In projectile motion, parametric equations are crucial for describing the path of an object in flight. They express the position coordinates \((x, y)\) in terms of a third variable, time \(t\). For a projectile fired from level ground, the equations are given by:

• Horizontal position: \(x = (v_{0} \cos \alpha)t\)
• Vertical position: \(y = -16t^2 + (v_{0} \sin \alpha)t\)

These equations let us separately handle horizontal and vertical motions. The first equation focuses on horizontal distance, driven by the component \(v_{0} \cos \alpha\). The second equation captures the vertical component, which is influenced by gravity \(-16t^2\) and the initial vertical velocity \((v_{0} \sin \alpha)t\). Understanding these components helps predict where the projectile will land.

The trajectory of a projectile under the effect of gravity is parabolic. This parabola stems from the parametric equations where the vertical motion is subject to constant acceleration due to gravity, while horizontal motion has a constant velocity.
To prove the parabola shape, eliminate \(t\) from the equations. Substitute \(t = \frac{x}{v_{0} \cos \alpha}\) into the equation for \(y\), creating a relation between \(x\) and \(y\):\[ y = -\frac{16x^2}{(v_0^2 \cos^2 \alpha)} + x \tan \alpha \]This quadratic relationship confirms the path is parabolic. The negative coefficient of \(x^2\) demonstrates the typical downward curvature of a parabola due to gravity's effect on the projectile.

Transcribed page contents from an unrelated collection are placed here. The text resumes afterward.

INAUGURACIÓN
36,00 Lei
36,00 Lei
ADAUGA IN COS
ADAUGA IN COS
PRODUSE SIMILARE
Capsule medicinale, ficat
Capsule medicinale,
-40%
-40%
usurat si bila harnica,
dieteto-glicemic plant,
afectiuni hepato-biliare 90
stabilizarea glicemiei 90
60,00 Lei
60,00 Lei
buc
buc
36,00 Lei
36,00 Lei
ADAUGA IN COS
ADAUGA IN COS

Trigonometric identities play a crucial role in simplifying expressions in projectile motion. Particularly, the identity \(2 \sin \alpha \cos \alpha = \sin 2\alpha\) transforms expressions, simplifying the calculations for range.
In the step for finding range, the formula simplifies using this identity:\[ x = \frac{v_0^2}{32} \sin 2\alpha \]By recognizing \( \sin 2\alpha \) as \( 2 \sin \alpha \cos \alpha \), we seamlessly transition from a longer expression to a compact form. Such identities often unlock simpler solutions, providing better insights into the problem, especially when analyzing angles and maximizing other parameters.

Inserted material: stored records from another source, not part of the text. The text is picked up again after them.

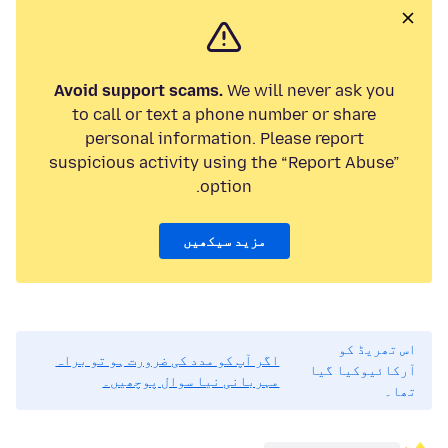
Avoid support scams.
We will never ask you
to call or text a phone number or share
personal information. Please report
suspicious activity using the “Report Abuse”
option.
مزید سیکھیں
اس تھریڈ کو
اگر آپ کو مدد کی ضرورت ہو تو براہ
آرکائیوکیا گیا
مہربانی نیا سوال پوچھیں۔
تھا۔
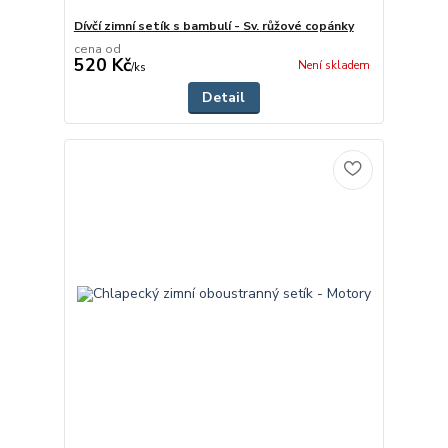
Dívčí zimní setík s bambulí - Sv. růžové copánky
cena od
520 Kč
Není skladem
/
ks
Detail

Maximizing the range of a projectile is a common goal, and for a given initial velocity, this involves finding the optimal launch angle. The formula for range is given by:\[ x = \frac{v_0^2}{32} \sin 2\alpha \]To achieve maximum range, \(\sin 2\alpha\) should hit its peak value, which is 1. This occurs when \(2\alpha = 90^\circ\), thus making the ideal launch angle \(\alpha = 45^\circ\).
Launching at \(45^\circ\) essentially balances the vertical and horizontal components, providing the longest possible distance. Therefore, understanding this relationship helps optimize strategies where range is crucial, such as in sports or engineering applications where projectiles are used.